▸ What you are asked to do:
Would you reproduce, without any alteration, the lines from the opening line of the entries through the line that has "564 197 93.6" in it?

..........

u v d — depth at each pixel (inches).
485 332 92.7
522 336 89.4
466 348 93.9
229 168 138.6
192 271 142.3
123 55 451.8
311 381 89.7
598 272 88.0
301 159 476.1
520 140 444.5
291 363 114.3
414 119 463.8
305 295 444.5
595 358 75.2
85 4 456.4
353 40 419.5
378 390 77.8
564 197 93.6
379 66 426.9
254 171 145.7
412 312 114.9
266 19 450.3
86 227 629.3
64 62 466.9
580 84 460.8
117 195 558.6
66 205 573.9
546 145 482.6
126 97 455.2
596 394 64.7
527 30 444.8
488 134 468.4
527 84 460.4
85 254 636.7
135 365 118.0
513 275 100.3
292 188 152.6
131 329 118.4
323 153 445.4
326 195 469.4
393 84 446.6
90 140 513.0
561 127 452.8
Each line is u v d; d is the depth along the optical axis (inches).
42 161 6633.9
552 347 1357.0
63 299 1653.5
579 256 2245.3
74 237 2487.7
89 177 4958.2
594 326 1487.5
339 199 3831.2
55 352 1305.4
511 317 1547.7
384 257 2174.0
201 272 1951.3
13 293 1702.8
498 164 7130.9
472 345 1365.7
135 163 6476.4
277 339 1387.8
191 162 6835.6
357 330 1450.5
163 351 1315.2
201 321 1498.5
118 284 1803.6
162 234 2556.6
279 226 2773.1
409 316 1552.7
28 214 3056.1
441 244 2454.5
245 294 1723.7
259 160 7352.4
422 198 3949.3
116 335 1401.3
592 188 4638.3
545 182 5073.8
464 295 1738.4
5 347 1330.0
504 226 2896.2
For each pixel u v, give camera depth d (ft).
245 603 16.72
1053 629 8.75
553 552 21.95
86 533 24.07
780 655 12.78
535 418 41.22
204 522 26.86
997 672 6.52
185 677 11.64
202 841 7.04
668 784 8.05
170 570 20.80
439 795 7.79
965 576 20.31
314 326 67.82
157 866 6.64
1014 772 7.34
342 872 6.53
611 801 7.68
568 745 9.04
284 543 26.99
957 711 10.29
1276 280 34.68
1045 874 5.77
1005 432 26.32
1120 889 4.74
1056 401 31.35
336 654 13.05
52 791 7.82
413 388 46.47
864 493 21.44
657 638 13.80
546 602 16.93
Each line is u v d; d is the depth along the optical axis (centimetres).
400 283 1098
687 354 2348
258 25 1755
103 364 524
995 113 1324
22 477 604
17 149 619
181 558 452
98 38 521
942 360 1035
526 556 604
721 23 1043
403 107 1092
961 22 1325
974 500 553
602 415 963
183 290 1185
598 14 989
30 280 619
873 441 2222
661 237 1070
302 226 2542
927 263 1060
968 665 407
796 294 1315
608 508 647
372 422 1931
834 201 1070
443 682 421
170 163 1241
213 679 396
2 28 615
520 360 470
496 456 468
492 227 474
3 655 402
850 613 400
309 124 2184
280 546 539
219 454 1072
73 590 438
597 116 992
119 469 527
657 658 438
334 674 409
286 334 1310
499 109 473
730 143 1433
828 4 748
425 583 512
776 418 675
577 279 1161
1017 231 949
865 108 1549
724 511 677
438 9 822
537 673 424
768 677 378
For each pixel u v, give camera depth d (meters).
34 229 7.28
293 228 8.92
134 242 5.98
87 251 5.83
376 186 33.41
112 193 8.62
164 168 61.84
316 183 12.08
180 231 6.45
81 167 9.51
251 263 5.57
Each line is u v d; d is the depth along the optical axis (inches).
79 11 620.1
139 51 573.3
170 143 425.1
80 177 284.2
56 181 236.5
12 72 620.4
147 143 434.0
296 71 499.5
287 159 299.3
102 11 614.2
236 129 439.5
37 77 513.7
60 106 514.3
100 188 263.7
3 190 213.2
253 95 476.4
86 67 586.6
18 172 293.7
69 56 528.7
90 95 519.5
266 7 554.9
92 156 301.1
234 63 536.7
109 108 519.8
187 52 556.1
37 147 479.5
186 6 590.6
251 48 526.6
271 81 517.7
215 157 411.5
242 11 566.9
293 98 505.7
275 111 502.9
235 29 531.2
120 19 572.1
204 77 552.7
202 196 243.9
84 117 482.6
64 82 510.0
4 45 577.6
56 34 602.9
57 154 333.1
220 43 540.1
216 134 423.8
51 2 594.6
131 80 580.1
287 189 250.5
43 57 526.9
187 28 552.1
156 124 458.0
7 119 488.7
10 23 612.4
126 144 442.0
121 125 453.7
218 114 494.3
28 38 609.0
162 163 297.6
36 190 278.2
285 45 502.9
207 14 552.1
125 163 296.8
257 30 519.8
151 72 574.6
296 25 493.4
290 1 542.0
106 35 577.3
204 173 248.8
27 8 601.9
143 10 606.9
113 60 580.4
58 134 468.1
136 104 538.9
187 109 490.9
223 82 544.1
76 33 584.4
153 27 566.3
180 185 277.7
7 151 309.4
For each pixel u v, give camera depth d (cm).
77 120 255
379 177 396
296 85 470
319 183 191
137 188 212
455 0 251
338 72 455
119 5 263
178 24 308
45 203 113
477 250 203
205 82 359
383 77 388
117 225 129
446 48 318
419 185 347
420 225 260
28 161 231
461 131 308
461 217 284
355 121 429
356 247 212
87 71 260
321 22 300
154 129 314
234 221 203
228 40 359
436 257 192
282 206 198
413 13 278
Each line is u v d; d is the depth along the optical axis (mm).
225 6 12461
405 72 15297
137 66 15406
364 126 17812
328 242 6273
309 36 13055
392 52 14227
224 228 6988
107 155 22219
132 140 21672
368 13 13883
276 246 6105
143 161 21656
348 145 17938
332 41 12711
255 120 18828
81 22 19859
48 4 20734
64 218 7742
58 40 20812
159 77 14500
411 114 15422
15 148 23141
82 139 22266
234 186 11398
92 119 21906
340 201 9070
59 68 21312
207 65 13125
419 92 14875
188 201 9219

..........

▸ Written answer:
u v d — depth at each pixel (inches).
485 332 92.7
522 336 89.4
466 348 93.9
229 168 138.6
192 271 142.3
123 55 451.8
311 381 89.7
598 272 88.0
301 159 476.1
520 140 444.5
291 363 114.3
414 119 463.8
305 295 444.5
595 358 75.2
85 4 456.4
353 40 419.5
378 390 77.8
564 197 93.6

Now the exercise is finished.